El dolor de espalda al correr es una molestia común entre quienes practican running, especialmente en la zona lumbar , ya que esta región so...
El dolor de espalda al correr es una molestia común entre quienes practican running, especialmente en la zona lumbar, ya que esta región soporta gran parte del impacto y de la carga durante la carrera. Aunque muchas personas lo consideran “normal”, lo cierto es que el dolor lumbar no debería formar parte de tu rutina de entrenamiento. Cuando aparece, está indicando que algo no se está realizando correctamente: puede ser la técnica, el calzado, la superficie, la forma de pisar o incluso la fuerza del core. Comprender las causas y adoptar hábitos preventivos es fundamental para disfrutar de la carrera sin molestias ni lesiones futuras.
Una de las principales razones por las que aparece el dolor lumbar al correr es el uso de zapatillas inadecuadas. El calzado incorrecto no amortigua adecuadamente el impacto contra el suelo y no proporciona la estabilidad necesaria, lo que genera un esfuerzo adicional en la zona baja de la espalda. Cada zancada implica una transferencia de fuerzas desde el suelo hacia el cuerpo; si las zapatillas no absorben ese impacto, la carga se transmite directamente a las articulaciones, músculos y vértebras lumbares. Por ello, elegir un calzado específico para correr, adaptado a tu tipo de pisada y a la superficie en la que entrenas, es esencial.
Otro factor frecuente es el sobrepeso, que incrementa de forma significativa la presión sobre las articulaciones y sobre la columna. Correr con kilos extra hace que el cuerpo tenga que estabilizarse más, y esto recae especialmente sobre la zona lumbar y los músculos encargados de mantener la postura. Reducir el peso corporal, mejorar la alimentación y fortalecer el core pueden marcar una diferencia notable en la aparición de molestias.
La técnica incorrecta al correr es también un origen habitual del dolor. Muchas personas tienden a inclinarse demasiado hacia adelante, a correr con pasos demasiado largos o a aterrizar con el talón de forma brusca, generando un impacto excesivo en cada zancada. Una técnica adecuada implica mantener el tronco erguido, el abdomen ligeramente activado, pasos más cortos y rápidos, y una pisada más suave, generalmente apoyando primero la parte media del pie. Corregir estos aspectos mejora la eficiencia y reduce notablemente la carga en la columna lumbar.
Asimismo, la superficie sobre la que se corre influye de manera decisiva. Realizar entrenamientos continuos en superficies muy duras, como asfalto o cemento, multiplica las fuerzas de impacto que deben absorber las piernas y la espalda. Alternar con terrenos más blandos como tierra compacta, césped o pista reduce la exigencia lumbar y protege la columna.

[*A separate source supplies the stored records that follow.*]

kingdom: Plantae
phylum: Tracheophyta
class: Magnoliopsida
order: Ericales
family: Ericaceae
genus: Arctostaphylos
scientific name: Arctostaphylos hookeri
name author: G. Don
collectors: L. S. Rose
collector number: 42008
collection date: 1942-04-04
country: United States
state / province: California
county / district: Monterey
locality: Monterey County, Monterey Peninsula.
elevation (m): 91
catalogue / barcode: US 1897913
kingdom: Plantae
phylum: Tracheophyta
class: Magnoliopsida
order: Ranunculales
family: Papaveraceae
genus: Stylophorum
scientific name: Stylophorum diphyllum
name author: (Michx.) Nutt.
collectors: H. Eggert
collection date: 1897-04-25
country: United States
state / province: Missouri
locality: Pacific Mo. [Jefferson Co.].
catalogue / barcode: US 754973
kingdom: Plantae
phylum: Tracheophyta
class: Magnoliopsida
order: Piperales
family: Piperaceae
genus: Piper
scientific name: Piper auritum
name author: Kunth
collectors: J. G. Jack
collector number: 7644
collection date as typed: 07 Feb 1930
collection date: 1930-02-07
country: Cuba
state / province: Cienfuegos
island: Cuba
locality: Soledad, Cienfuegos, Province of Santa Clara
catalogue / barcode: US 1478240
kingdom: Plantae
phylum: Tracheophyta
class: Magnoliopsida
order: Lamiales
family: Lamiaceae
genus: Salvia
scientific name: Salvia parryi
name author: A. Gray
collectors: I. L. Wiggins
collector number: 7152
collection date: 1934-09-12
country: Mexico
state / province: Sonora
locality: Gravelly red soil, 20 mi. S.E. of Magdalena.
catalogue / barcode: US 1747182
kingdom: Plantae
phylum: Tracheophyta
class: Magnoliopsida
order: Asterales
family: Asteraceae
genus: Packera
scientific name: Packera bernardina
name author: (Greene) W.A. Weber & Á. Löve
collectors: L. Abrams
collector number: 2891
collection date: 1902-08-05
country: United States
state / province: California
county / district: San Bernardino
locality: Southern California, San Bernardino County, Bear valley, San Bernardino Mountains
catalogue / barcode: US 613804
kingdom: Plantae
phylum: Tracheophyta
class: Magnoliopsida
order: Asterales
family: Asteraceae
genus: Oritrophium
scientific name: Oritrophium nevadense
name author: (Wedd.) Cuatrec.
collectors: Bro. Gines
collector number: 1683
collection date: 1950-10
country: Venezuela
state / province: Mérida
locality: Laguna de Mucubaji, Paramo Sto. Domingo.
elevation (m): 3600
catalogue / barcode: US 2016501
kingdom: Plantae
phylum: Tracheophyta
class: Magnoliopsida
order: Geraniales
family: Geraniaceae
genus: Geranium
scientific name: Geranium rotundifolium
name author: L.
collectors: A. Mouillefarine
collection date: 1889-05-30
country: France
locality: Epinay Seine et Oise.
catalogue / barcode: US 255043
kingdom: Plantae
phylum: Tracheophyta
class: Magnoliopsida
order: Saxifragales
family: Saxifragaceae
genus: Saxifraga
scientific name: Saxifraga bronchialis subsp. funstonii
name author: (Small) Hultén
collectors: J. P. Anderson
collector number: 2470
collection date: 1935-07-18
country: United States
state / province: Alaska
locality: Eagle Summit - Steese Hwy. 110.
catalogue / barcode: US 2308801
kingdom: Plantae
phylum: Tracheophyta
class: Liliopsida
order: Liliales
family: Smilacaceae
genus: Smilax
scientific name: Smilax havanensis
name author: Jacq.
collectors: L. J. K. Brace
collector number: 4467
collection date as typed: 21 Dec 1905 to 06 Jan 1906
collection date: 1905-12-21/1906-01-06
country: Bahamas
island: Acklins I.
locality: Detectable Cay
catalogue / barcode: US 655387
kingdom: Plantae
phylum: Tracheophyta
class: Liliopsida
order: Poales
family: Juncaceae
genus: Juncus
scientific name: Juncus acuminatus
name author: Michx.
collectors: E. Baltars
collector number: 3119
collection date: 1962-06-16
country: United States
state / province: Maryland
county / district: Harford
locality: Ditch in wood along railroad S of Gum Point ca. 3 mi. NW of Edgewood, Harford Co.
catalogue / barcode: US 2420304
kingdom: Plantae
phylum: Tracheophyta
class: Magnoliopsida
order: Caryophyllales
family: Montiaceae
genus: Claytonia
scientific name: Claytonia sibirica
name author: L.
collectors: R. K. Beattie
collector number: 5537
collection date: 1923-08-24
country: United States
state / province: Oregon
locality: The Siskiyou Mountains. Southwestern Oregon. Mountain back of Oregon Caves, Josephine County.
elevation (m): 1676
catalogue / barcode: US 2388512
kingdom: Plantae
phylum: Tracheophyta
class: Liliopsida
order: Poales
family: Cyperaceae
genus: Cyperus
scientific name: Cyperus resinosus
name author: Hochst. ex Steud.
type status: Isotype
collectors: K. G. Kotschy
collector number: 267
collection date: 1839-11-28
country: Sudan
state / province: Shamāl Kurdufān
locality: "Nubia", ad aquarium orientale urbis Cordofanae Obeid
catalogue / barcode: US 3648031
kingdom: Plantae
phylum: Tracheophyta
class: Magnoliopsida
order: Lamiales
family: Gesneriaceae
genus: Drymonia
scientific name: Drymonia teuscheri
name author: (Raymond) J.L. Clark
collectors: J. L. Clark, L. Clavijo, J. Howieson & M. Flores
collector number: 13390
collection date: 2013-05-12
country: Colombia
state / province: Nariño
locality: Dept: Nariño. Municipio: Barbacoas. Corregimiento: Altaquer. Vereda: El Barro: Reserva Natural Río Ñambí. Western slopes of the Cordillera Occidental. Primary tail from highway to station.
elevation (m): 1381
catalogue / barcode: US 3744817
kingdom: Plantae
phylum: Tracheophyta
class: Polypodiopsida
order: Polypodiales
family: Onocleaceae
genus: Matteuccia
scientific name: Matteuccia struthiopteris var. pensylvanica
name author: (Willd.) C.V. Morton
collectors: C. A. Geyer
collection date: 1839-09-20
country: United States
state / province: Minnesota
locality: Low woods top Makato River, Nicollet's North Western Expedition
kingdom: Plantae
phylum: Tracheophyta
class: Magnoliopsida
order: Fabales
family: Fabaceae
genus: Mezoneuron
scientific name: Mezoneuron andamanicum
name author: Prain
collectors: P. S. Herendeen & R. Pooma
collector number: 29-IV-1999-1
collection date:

Cuando empieces a notar dolor durante una carrera, lo más recomendable es detenerte de inmediato. Ignorar la molestia puede generar contracturas más fuertes o incluso lesiones que requieran descanso prolongado. Realiza algunos estiramientos específicos para la zona lumbar, como flexiones suaves hacia adelante, estiramientos de glúteos o movimientos de rotación de cadera. Estas maniobras ayudan a liberar la tensión y desbloquear la musculatura que suele endurecerse durante la carrera.
Además, es fundamental dedicar tiempo a mejorar la técnica de carrera. Trabajar la postura, la cadencia, la posición de la pelvis y la alineación del tronco reduce la carga sobre la espalda y distribuye mejor el esfuerzo entre las piernas y el core. En muchos casos, unas pocas sesiones con un entrenador o fisioterapeuta especializado pueden corregir errores que llevabas años cometiendo sin darte cuenta.
Por otro lado, fortalecer los músculos abdominales, glúteos y lumbares es clave. Estos grupos musculares forman el llamado “core”, cuya función es estabilizar la columna y mantener una postura correcta. Si el core está débil, la zona lumbar tendrá que trabajar en exceso para sostener el cuerpo durante la carrera, aumentando el riesgo de dolor. Ejercicios como planchas, puentes de glúteo, elevación de piernas o trabajo de estabilidad ayudan a reforzar este sistema de soporte natural.
Finalmente, no olvides la importancia del calentamiento previo y los estiramientos posteriores. Preparar el cuerpo antes de correr activa la musculatura y mejora la movilidad, mientras que estirar al finalizar ayuda a relajar los músculos que se han tensado durante el esfuerzo.
En definitiva, si experimentas dolor de espalda al correr, es una señal de que algo debe corregirse. Revisar el calzado, mejorar la técnica, fortalecer el core y escuchar al cuerpo son pasos esenciales para volver a disfrutar del running sin molestias.